At this point, we asked if vendors like Intertrust were concerned that these cloud computing vendors were going to start trying to poach clients and business from the security crowd? Hodjat said AWS wants to add broadcast capabilities, not just streaming, and that he believes AWS mostly wants to stay in that lane – and not attempt to become an end-to-end OVP.

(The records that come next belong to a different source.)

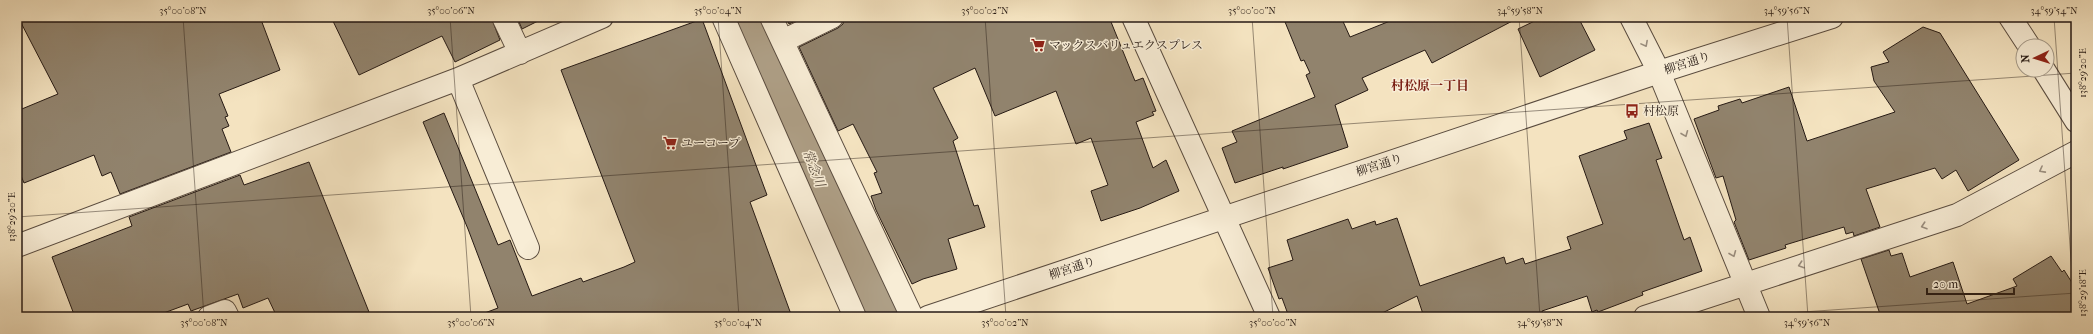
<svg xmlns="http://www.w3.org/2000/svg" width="2093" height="334" viewBox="0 0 2093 334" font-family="'IM FELL French Canon','Noto Serif JP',serif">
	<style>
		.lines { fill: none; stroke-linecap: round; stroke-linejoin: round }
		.river { stroke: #ae9f86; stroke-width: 52 }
		.building { fill: #91836d; stroke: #261a14 }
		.minor-casing { stroke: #5a4c3f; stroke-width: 24 }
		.tertiary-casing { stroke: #5a4c3f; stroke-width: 24 }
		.minor { stroke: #f8edd6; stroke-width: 22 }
		.tertiary { stroke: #f8edd6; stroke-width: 22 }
		.oneway { stroke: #9a8e7f }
		.ticks { fill: none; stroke: #261a14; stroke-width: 1; stroke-opacity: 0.45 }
		.labels { text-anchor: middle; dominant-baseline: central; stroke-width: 3; stroke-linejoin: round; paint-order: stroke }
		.poi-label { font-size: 12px; fill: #261a14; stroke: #f8edd6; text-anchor: start }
		.street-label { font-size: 12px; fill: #261a14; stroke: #f8edd6 }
		.neighbourhood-label { font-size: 13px; font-weight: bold; fill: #7a1f14; stroke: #f8edd6 }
		.water-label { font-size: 13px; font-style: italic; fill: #5c4f42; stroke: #f8edd6 }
		.neatline { fill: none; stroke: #261a14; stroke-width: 1.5 }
		.ticks-label { font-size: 10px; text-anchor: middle; fill: #261a14 }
	</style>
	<rect width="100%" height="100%" fill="#f4e3c0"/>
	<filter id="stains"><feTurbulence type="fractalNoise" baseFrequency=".005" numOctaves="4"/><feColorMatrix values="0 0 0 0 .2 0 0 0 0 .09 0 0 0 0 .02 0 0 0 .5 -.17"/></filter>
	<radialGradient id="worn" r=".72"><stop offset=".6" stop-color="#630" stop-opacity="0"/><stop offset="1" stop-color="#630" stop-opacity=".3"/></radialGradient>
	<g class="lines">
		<!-- river -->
		<path class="river" d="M749 17 796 121 827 203 881 317"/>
	</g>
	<!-- building -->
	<path class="building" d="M18 17H260L280 70 219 94 228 116 225 117 229 126 222 129 231 152 120 194 111 172 102 176 94 155 24 183 17 166V111L58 94Z
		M331 17H491L500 40 455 62 442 36 359 75Z
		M517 17H546L522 29Z
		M786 17H804L789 24Z
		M844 17H1109L1135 81 1143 78 1156 111 1152 112 1154 115 1136 122 1153 168 1166 160 1179 191 1140 208 1101 221 1091 191 1108 185 1091 138 1076 144 1056 91 995 116 975 68 933 88 958 138 953 141 974 206 978 205 985 227 948 239 957 269 923 279 912 284 876 210 871 196 882 193 874 173 877 172 853 124 838 131 799 47 838 28 843 24Z
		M1283 17H1341L1350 37 1400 17H1520L1432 63 1425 50 1362 78 1368 90 1335 105 1348 147 1283 169V167L1235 183 1222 148 1237 142 1232 131 1315 97 1306 75 1310 73 1304 60 1301 61Z
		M1543 17H1578L1595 50 1540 77 1518 29Z
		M702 19 767 195 750 202 792 317H482V314L498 308 468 229 423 122 444 113 498 245 510 240 532 296 581 278 583 282 624 267 635 262 561 70Z
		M1923 27 1940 33 2019 160 1968 191 1956 170 1942 179 1935 168 1866 189 1880 227 1854 236 1853 232 1846 234 1844 227 1785 245 1786 248 1749 260 1734 222 1736 220 1723 176 1716 178 1694 119 1719 110 1718 106 1740 99 1742 103 1789 87 1807 141 1895 112 1874 81 1871 67 1889 62 1883 52Z
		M1649 123 1662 158 1656 160 1684 240 1690 237 1702 271 1642 292 1643 295 1598 312 1597 310 1592 312 1587 296 1542 311 1544 317H1424L1417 296 1374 317H1289L1282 298 1279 299 1268 268 1293 260 1287 240 1348 219 1352 229 1375 221 1376 225 1397 218 1420 286 1504 257 1506 264 1523 258 1525 264 1571 249 1567 237 1603 224 1579 156 1627 139 1624 131Z
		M309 162 371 317H277L268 298 243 308 238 294 191 311 188 304 153 317H75L52 257 132 226 129 217 240 175 244 185Z
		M1889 250 1891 256 1902 253 1910 277 1953 262 1967 304 2017 286 2013 279 2051 256 2062 272 2064 270 2076 289V317H1881L1861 259Z"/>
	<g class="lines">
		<defs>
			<path id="minor" d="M503 17 520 53
				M723 17 855 317
				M771 17 912 317
				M1133 17 1269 317
				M1631 17 1659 72 1759 317
				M783 41 832 17
				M458 79 528 248
				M17 246 458 79 602 17
				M209 317 225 311 228 317
				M1645 317 1957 215 2076 152"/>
			<path id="tertiary" d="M2010 17 2029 46
				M2044 70 2076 121
				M928 317 1659 72 1832 17"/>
		</defs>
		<!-- minor casing -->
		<use href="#minor" class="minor-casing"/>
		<!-- tertiary casing -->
		<use href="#tertiary" class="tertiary-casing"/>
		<!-- minor -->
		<use href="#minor" class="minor"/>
		<!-- tertiary -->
		<use href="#tertiary" class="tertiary"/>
	</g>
	<!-- one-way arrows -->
	<defs><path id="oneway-chevron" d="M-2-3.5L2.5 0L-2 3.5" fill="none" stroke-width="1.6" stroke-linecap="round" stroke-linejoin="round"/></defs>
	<g class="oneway">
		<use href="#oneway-chevron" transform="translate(1645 44) rotate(62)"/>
		<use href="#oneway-chevron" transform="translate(1685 134) rotate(68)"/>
		<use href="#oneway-chevron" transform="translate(2042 170) rotate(152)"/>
		<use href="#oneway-chevron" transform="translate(1924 226) rotate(162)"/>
		<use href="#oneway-chevron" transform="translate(1733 254) rotate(68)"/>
		<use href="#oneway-chevron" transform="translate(1801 265) rotate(162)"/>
	</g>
	<!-- ticks -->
	<path class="ticks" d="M183 17 204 317M450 17 471 317M718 17 739 317M985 17 1006 317M1252 17 1273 317M1519 17 1540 317M1787 17 1808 317M2054 17 2075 317M17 217 2076 73M1731 317 2076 293"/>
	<!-- icons -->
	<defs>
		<symbol id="supermarket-bare" viewBox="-9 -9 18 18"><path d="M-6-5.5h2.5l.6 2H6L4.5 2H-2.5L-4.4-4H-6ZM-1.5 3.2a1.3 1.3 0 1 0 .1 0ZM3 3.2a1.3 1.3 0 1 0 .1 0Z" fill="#8f2418" stroke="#f8edd6" stroke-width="2.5" paint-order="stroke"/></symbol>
		<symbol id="bus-bare" viewBox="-9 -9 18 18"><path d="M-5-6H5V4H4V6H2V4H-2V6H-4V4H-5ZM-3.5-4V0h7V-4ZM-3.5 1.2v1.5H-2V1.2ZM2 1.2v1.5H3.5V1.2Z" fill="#8f2418" stroke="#f8edd6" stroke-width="2.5" paint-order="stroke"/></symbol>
	</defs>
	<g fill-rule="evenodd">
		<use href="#supermarket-bare" x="1028" y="35" width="20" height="20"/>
		<use href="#bus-bare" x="1622" y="101" width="20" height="20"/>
		<use href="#supermarket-bare" x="660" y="133" width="20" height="20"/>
	</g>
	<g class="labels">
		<!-- poi labels -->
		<g class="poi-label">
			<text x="1049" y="45">マックスバリュエクスプレス</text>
			<text x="1643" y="111">村松原</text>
			<text x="681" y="143">ユーコープ</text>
		</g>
		<!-- street labels -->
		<g class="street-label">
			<text transform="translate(1687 63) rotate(-18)">柳宮通り</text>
			<text transform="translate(1379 165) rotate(-18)">柳宮通り</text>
			<text transform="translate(1072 268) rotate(-19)">柳宮通り</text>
		</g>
		<!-- neighbourhood labels -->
		<g class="neighbourhood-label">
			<text x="1430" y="85">村松原一丁目</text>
		</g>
		<!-- water labels -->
		<g class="water-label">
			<text transform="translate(814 168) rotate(69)">常念川</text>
		</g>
	</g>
	<!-- margin -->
	<rect width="2093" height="334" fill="none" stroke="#f4e3c0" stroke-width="44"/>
	<!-- north arrow -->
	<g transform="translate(2035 58) rotate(266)"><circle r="19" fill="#f8edd6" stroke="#a49988"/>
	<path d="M0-3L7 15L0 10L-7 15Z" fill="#8f2418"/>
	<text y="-6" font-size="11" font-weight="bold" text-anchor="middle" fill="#261a14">N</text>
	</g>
	<!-- scale -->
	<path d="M1927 288v6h87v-6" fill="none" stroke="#261a14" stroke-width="2"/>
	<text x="1933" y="288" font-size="12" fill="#261a14" stroke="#f8edd6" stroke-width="3" paint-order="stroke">20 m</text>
	<rect x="22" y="22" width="2049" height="290" class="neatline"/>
	<g class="ticks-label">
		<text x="183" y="14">35°00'08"N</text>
		<text x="451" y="14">35°00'06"N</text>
		<text x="718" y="14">35°00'04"N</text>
		<text x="985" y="14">35°00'02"N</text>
		<text x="1252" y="14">35°00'00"N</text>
		<text x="1520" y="14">34°59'58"N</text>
		<text x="1787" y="14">34°59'56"N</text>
		<text x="2054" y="14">34°59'54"N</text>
		<text transform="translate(2082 73) rotate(-90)" y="4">138°29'20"E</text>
		<text transform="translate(11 217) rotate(-90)" y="4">138°29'20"E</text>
		<text transform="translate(2082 293) rotate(-90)" y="4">138°29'18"E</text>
		<text x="204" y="326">35°00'08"N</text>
		<text x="471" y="326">35°00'06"N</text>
		<text x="738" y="326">35°00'04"N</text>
		<text x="1005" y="326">35°00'02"N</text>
		<text x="1273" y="326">35°00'00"N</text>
		<text x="1540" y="326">34°59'58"N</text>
		<text x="1807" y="326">34°59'56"N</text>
	</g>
	<rect width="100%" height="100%" filter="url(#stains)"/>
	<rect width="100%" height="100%" fill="url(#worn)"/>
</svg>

We caught sight of CMAF in the presentation, and asked what was going on there. Hodjat was keen to explain that the emerging standard file format could significantly cut CDN costs, as you would only need to handle one type of file – with Apple’s HLS shifting from MPEG .ts containers to the fragmented .mp4 containers already used by MPEG-DASH and Microsoft infrastructure.

But the bigger efficiency boost comes from CMAF’s harmonization of the different DRM choices, as there is only one encryption algorithm to worry about – instead of the handful currently required. You would then be able to use the same security key across different versions, only having to encrypt the video files once. This promises big efficiency gains, but we will keep our eyes peeled to see how that pans out in the end.

Another tidbit caught our eye, in a Forensic Watermarking deal with UK firm FriendMTS, for live content protection. FriendMTS provides web monitoring (crawling) and Advanced Subscriber ID (ASID) services, adding device-level watermarks for real-time identification – and then hopefully swift takedowns. Hodjat pointed out that such capabilities are becoming commonplace stakes for sports, something that has been accelerated by Covid-19.